DATA IN THIS EXERCISE -
—————

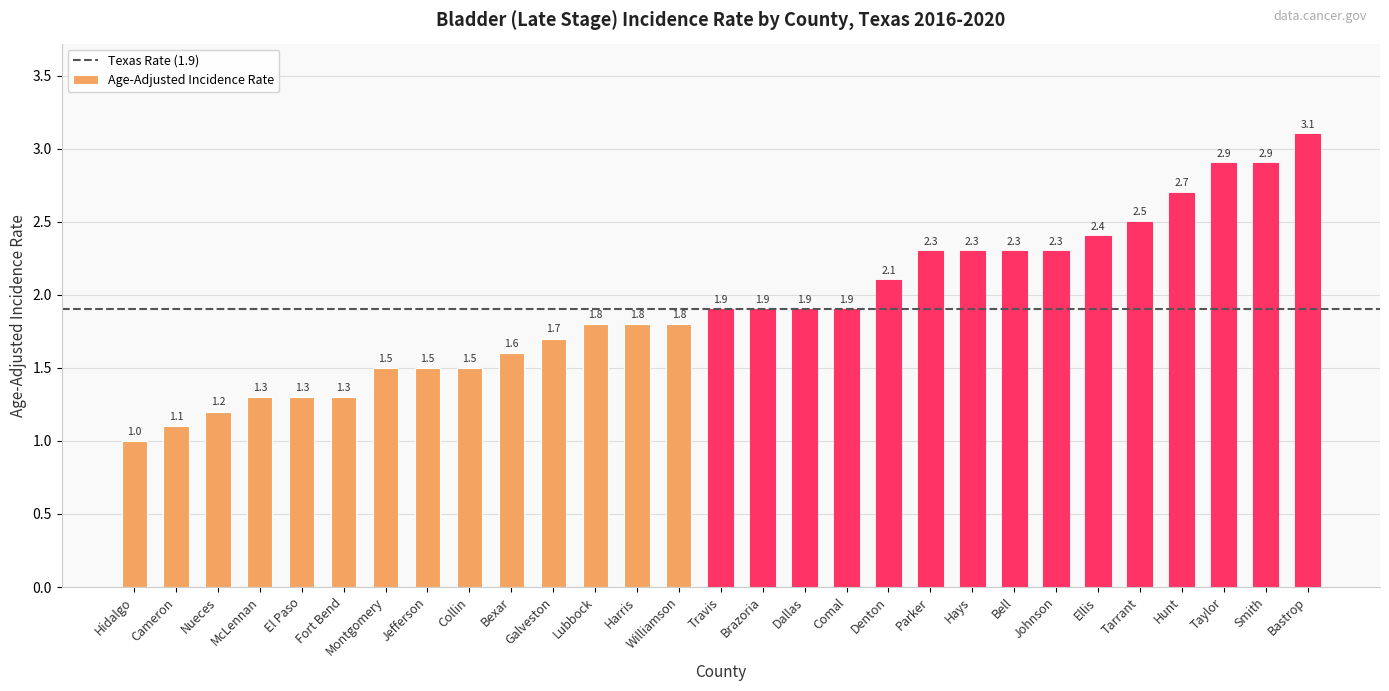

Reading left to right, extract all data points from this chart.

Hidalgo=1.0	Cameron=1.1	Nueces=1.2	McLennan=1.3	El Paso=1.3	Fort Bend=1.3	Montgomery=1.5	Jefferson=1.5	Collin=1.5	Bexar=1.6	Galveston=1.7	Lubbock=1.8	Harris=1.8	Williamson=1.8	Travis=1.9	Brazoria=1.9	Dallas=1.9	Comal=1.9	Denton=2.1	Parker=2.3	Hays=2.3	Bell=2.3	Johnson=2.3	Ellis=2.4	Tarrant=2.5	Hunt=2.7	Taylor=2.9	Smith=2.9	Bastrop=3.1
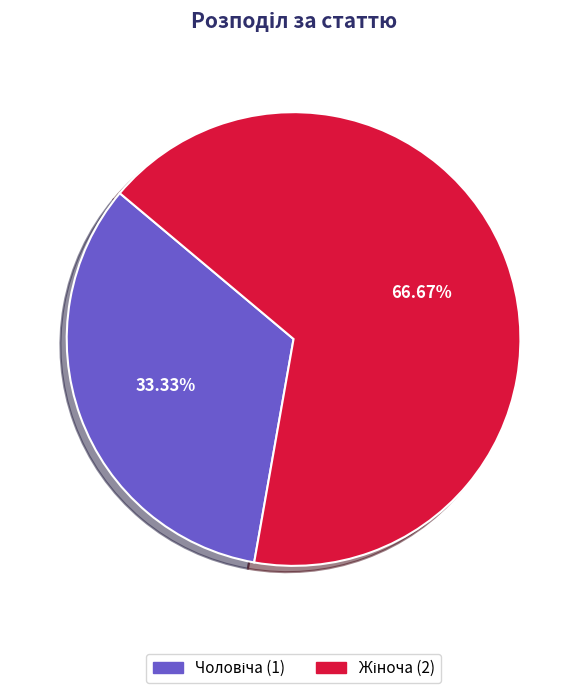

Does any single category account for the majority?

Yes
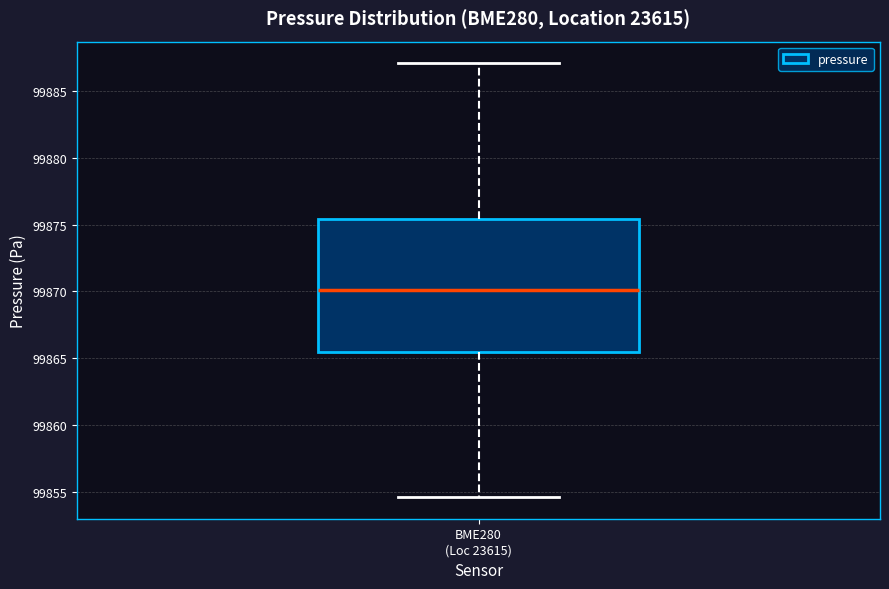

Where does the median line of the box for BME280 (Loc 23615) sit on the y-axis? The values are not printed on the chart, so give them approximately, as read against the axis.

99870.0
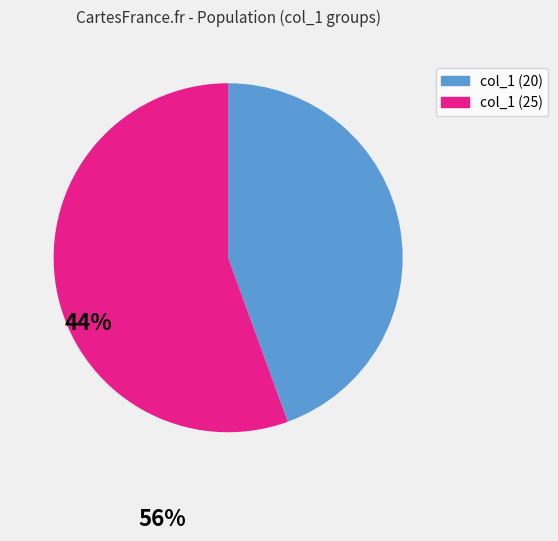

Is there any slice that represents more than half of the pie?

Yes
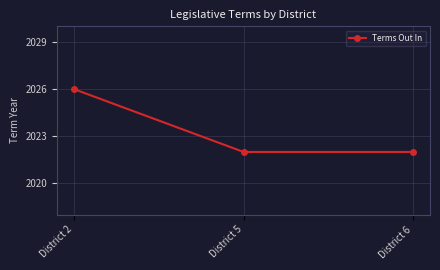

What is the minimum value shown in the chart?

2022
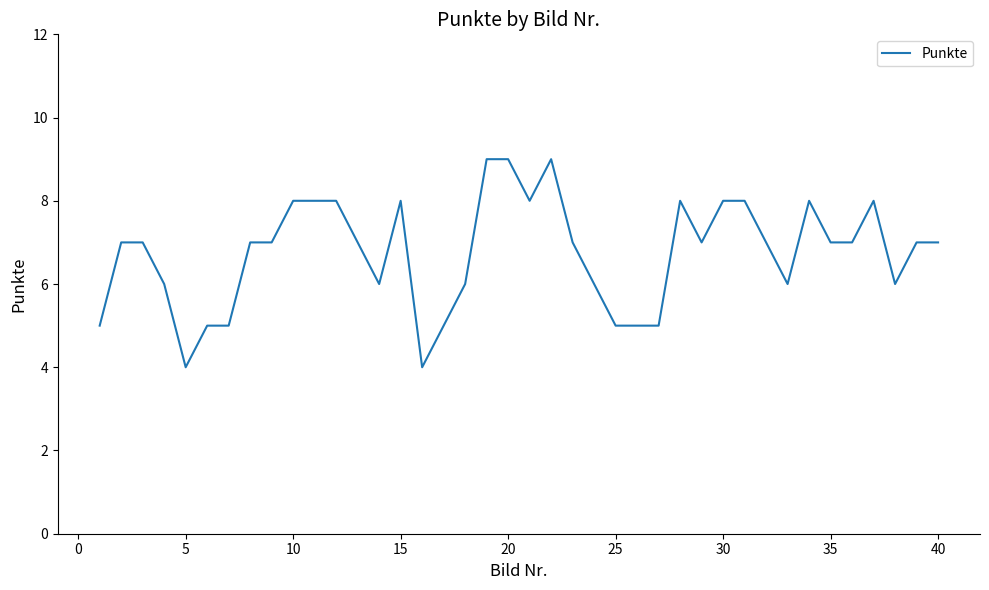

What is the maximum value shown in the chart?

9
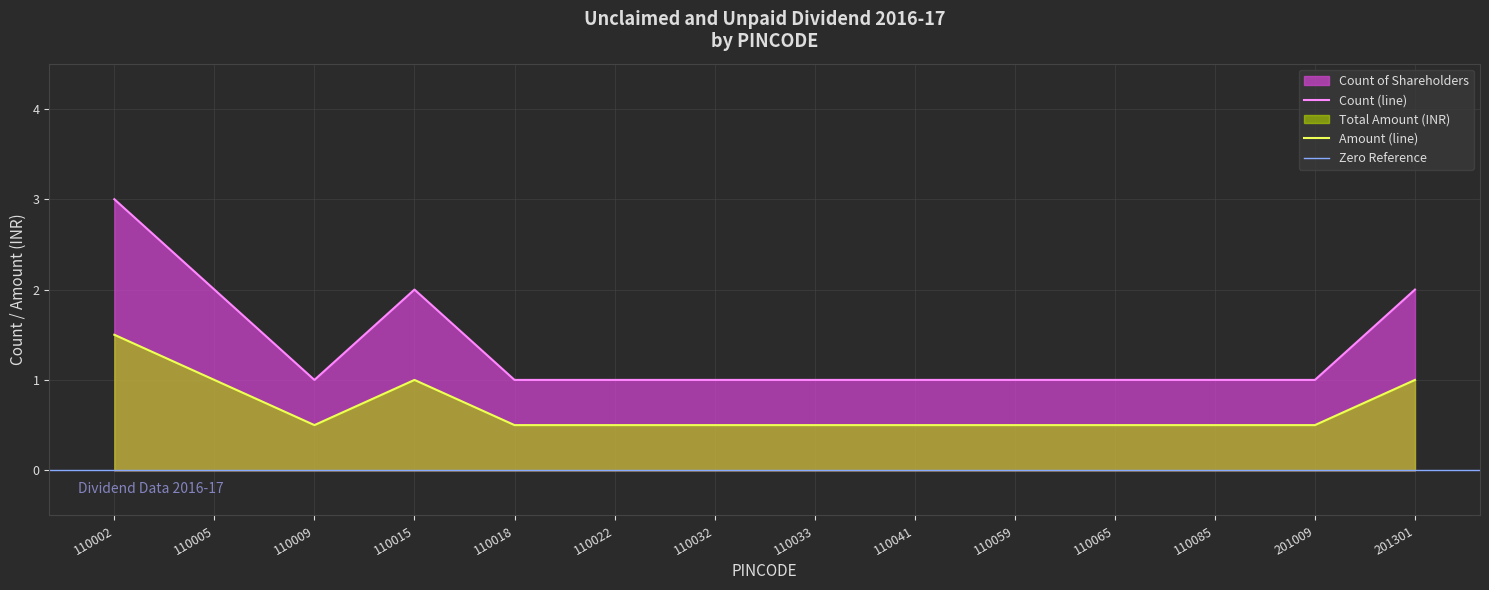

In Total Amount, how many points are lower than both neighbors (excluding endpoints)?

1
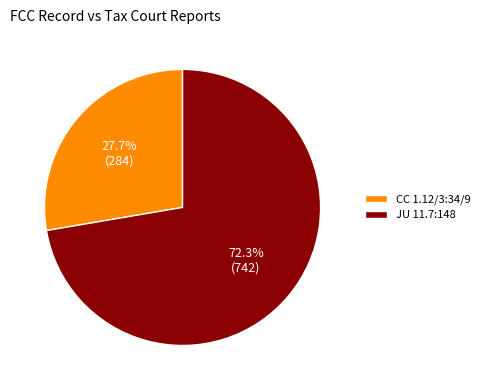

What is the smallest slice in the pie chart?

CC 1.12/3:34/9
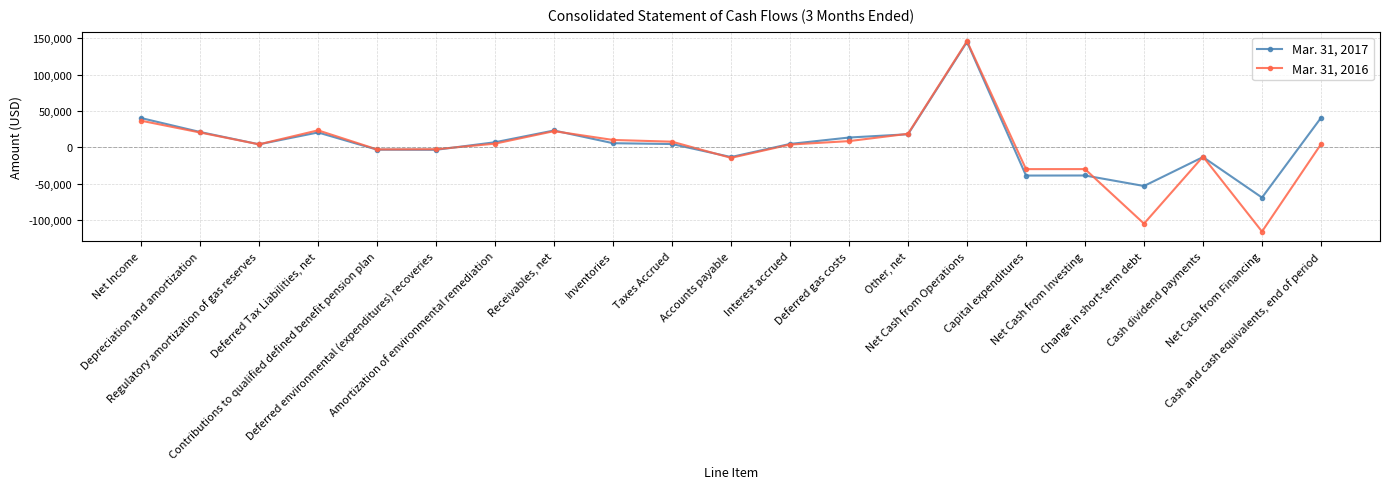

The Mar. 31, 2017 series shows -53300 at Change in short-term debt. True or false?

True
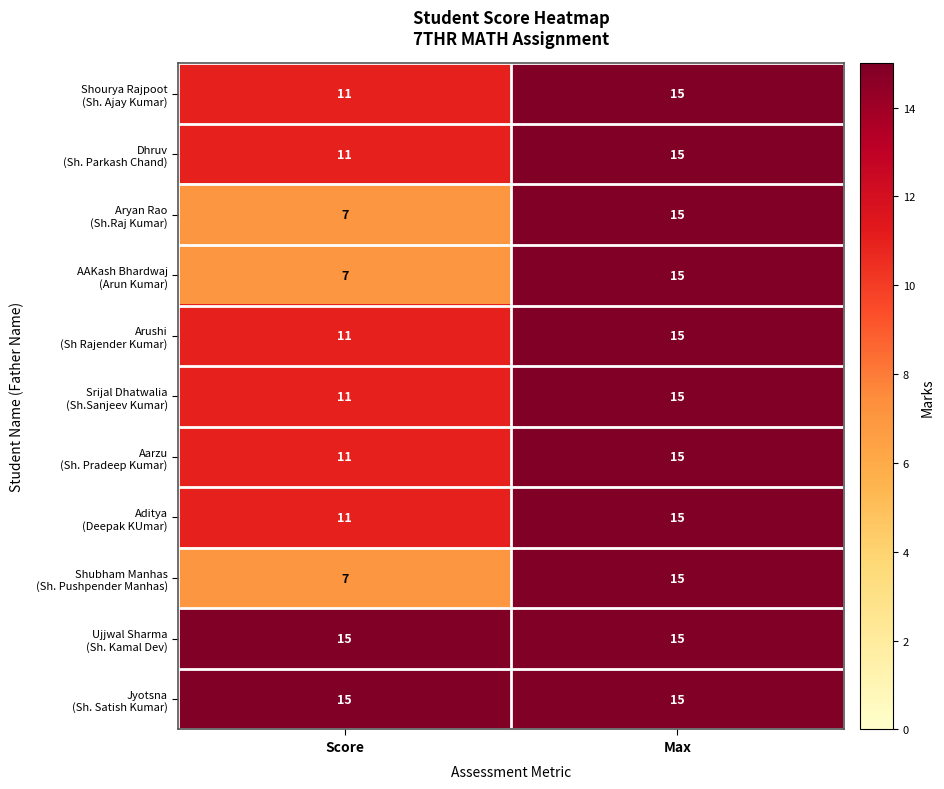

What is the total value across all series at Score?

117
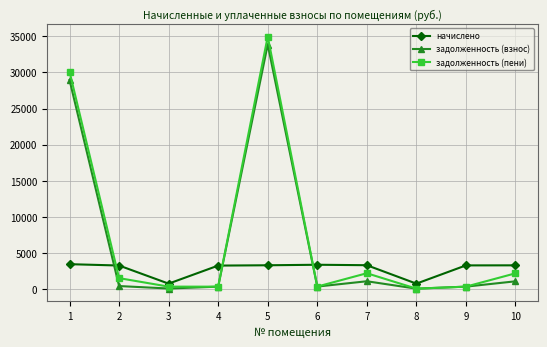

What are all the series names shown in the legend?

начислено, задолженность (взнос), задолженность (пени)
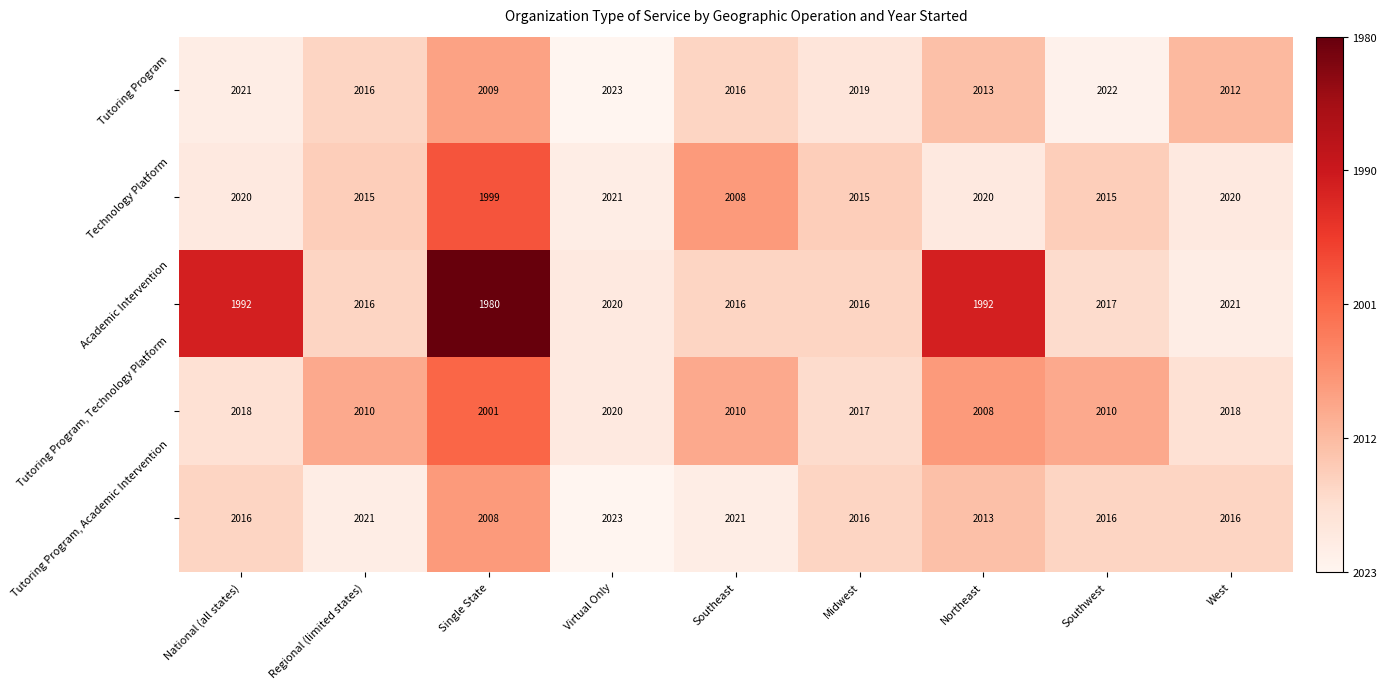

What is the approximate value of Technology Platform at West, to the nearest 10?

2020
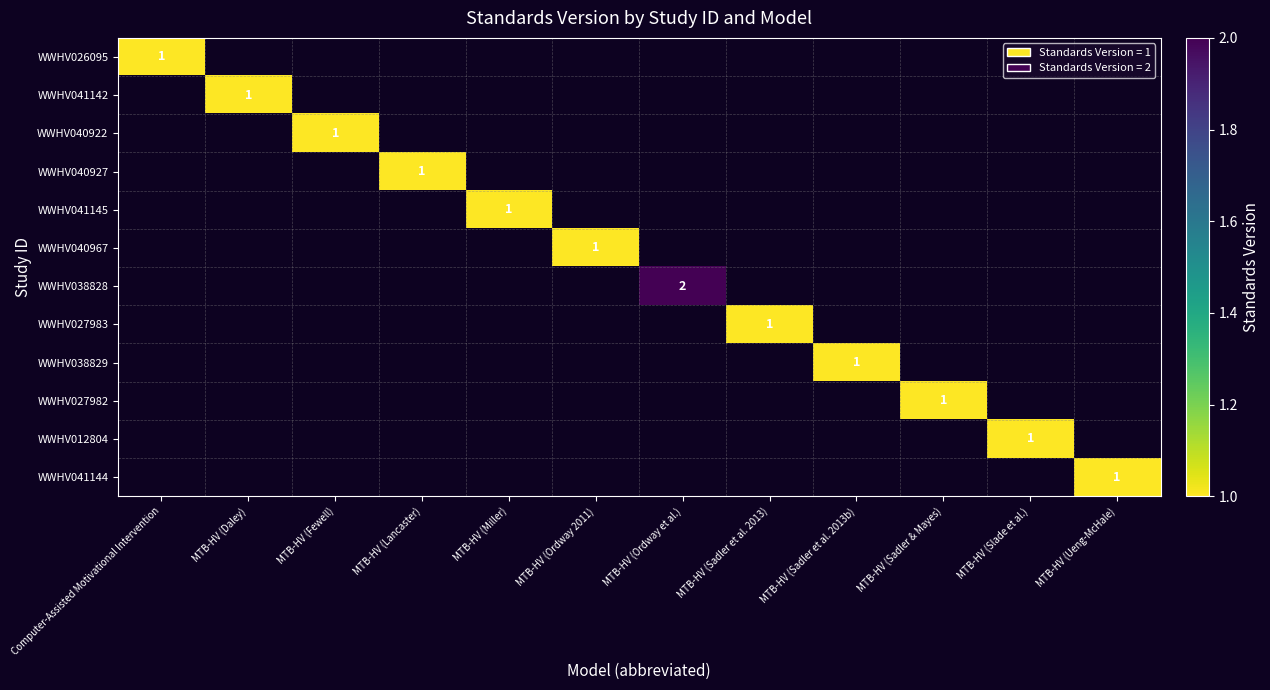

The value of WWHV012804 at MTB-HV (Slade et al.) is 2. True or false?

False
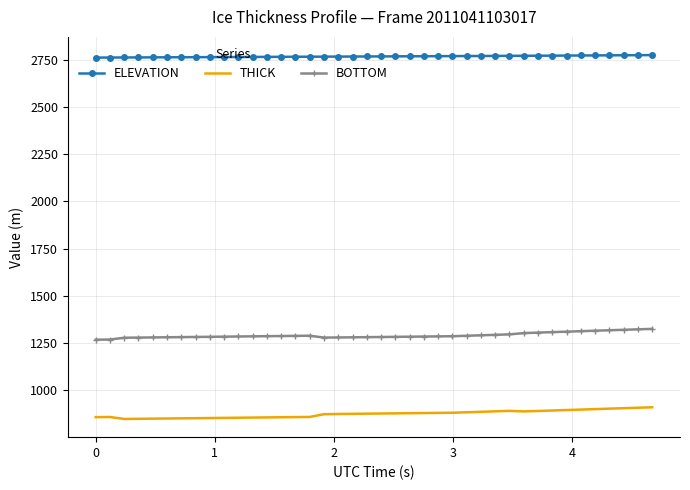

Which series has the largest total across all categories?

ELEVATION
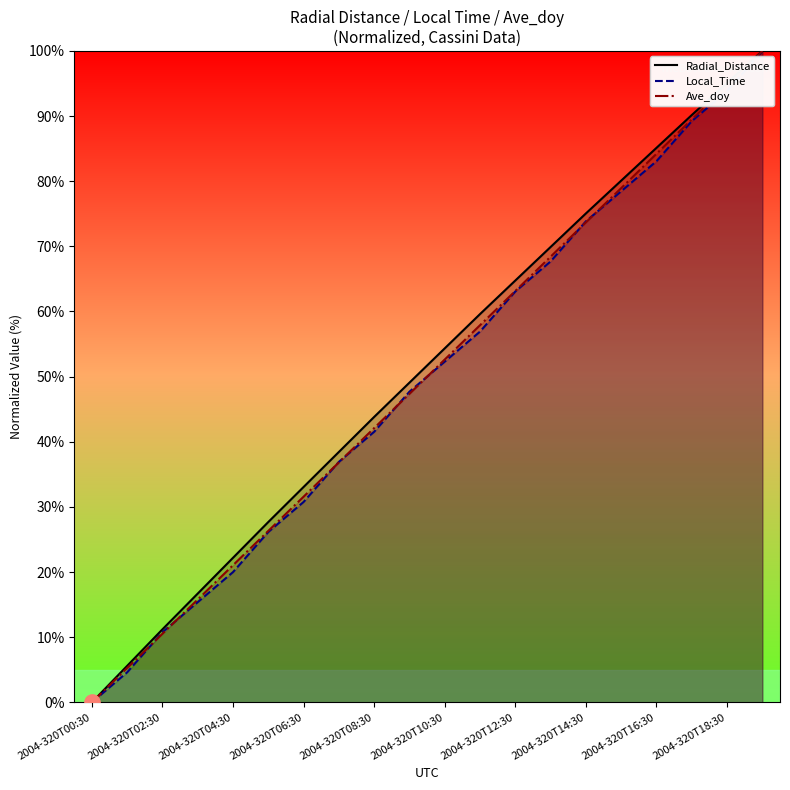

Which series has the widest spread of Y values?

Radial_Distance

—————

Restate all of the data above with "chart" changed to "graph" throughout and everything else kept the same. Leave the pictures out of your answer.

SOLVED EXERCISE -
Reading left to right, extract all data points from this graph.

Hidalgo=1.0	Cameron=1.1	Nueces=1.2	McLennan=1.3	El Paso=1.3	Fort Bend=1.3	Montgomery=1.5	Jefferson=1.5	Collin=1.5	Bexar=1.6	Galveston=1.7	Lubbock=1.8	Harris=1.8	Williamson=1.8	Travis=1.9	Brazoria=1.9	Dallas=1.9	Comal=1.9	Denton=2.1	Parker=2.3	Hays=2.3	Bell=2.3	Johnson=2.3	Ellis=2.4	Tarrant=2.5	Hunt=2.7	Taylor=2.9	Smith=2.9	Bastrop=3.1

Does any single category account for the majority?

Yes

Where does the median line of the box for BME280 (Loc 23615) sit on the y-axis? The values are not printed on the graph, so give them approximately, as read against the axis.

99870.0

Is there any slice that represents more than half of the pie?

Yes

What is the minimum value shown in the graph?

2022

What is the maximum value shown in the graph?

9

In Total Amount, how many points are lower than both neighbors (excluding endpoints)?

1

What is the smallest slice in the pie graph?

CC 1.12/3:34/9

The Mar. 31, 2017 series shows -53300 at Change in short-term debt. True or false?

True

What is the total value across all series at Score?

117

What are all the series names shown in the legend?

начислено, задолженность (взнос), задолженность (пени)

What is the approximate value of Technology Platform at West, to the nearest 10?

2020

The value of WWHV012804 at MTB-HV (Slade et al.) is 2. True or false?

False

Which series has the largest total across all categories?

ELEVATION

Which series has the widest spread of Y values?

Radial_Distance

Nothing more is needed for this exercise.